2番目の言葉が示す「ミーンズ・ウェアバイ」の考えは、この事実を理解したものです。そのため、ある結果を望むときに、自分の使い方がもはや良いものでなく、関連するメカニズムは間違って指示されて望んだ結果を得るための要求を満たせないことを、このプロシージャでは考えます。それは、新しく改善した「ミーンズ・ウェアバイ」を、考え出す必要があることになり、その「ミーンズ・ウェアバイ」は、自分の使い方に関連するメカニズムの誤ったディレクションが起こらないようにして、それが結果の達成への障害にならないようにするものです。
これは間接的なプロシージャで、既に示したように習慣的な慣れた動きを行う慣れたメッセージを、インヒビション(抑制)して、新しくて不慣れな動きを行う不慣れなメッセージに変えます。
理解してもらいたいことは、わたしの著作の中の「意識的なガイダンスとコントロール」という言葉は、何よりも到達すべき次元を示していて、そこに至る方法を示しているわけではないことです。 (「個人の建設的で意識的なコントロール」パートⅠ第1章の2つ目の脚注を参照のこと。)

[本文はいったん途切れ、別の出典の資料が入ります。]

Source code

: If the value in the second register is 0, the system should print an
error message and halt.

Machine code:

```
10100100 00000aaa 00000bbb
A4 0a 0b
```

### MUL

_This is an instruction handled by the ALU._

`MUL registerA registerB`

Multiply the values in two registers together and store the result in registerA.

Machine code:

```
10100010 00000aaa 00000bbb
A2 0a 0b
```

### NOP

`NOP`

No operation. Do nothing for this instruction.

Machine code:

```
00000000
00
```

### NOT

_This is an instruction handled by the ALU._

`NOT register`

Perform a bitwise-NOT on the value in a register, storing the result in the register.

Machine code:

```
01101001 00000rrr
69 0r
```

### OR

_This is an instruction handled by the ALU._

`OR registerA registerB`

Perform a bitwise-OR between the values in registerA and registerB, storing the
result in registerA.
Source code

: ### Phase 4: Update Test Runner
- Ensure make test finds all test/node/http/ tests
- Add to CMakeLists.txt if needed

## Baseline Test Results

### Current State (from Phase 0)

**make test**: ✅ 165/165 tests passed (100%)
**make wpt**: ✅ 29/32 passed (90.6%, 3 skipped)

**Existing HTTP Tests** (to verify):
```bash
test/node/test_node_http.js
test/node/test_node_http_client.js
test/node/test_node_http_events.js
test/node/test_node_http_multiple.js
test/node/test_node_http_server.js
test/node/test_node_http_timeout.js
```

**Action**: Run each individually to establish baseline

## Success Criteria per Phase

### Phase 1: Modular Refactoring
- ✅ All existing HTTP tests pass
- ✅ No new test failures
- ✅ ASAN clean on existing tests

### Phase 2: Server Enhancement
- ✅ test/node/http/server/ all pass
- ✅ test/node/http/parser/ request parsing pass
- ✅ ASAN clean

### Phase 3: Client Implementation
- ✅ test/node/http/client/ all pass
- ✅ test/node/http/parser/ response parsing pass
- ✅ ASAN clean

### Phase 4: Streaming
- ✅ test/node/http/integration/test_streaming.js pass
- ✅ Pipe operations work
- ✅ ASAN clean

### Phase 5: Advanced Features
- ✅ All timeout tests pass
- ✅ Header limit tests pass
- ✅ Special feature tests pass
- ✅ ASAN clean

[1] 現在までの研究では、人は目覚めているときの悪い使い方を、眠っているときに大きくしがちだということが知られています。まだ一般に認識されていないのは、「生命を保つプロセスを担うメカニズム」を活動させる [activate] 必要性は、確かに目覚めているときほど大きくないとはいえ(その機能は普通はゆっくりと、そして穏やかに行われるので)、眠っているときにもあることです。それは、目覚めているときの活動と同じ悪い使い方の習慣によって、妨げを受けているかもしれません。
[2] 補遺Dのジョン・ヒルトン教授の講演の抜粋参照。
[3] しばしば明白なことに気づかなかったり、とても重要なことが身近に起こっているのに見過してしまうことを、わたしたち誰もが体験から知っています。新しくて不慣れな事実や体験に出会うとき、すでに自分が持っている関連した知識や体験を使おうとしないので、わたしたちは慣れたものとその不慣れなものを関係づけることができません。その結果、新しくて不慣れな体験を自分が知っているものに結びつければ得ることができる新しい知識を、逃してしまいます。このことは、使い方が機能の仕方と反応に影響するという特性や、一つをコントロールすることが他のコントロールに左右されるという真実を(自分の使い方が、反応の仕方と機能の仕方の状態にとても密接に関連しているからです)、わたしのワークを知る人でもほとんどが十分に認識していないことの説明になります。しかしながら、この関連づけこそが、わたしのワークの知見とわたしの本を読むことで、現れて来るべき最も重要なものです。わたしのワークへの長期間に渡るさまざまな評価を、批評や新聞記事、著作での言及で読む誰にとっても、それが見過ごされていることは明らかでしょう。有名な権威たちがそれぞれの分野で、わたしの実践と理論の価値と正当性を支持する意見を述べています。しかし彼らが書いたものは、一つの真実を受け入れるときにその背後にあるものに触れていません。それこそ実践と理論の基礎になっているものなので、これからわたしはそれについて書きます。
[4] 【訳注】プライマリ・コントロール [primary control] は、アレクサンダーが3冊目の本から使い出した言葉ですが、「コントロールを行うときに最も主要な役割を果たすもの」というような意味です。
[5] わたしの書いたものの中で、「正しい [correct]」「適切な [proper]」「良い [good]」「悪い [bad]」「満足な [satisfactory]」という言葉が、「プライマリ・コントロールを用いる [the employment of the primary control]」や「使い方 [the manner of use]」などとの関連で使う場合は、人の組織体の全体としての働きがベストになるような心身的機能の状態と理解してください。(【訳注】なぜ、この中に「悪い[bad]」が含まれているかは疑問です。アレクサンダーが単に見落としていただけなのでしょうか。)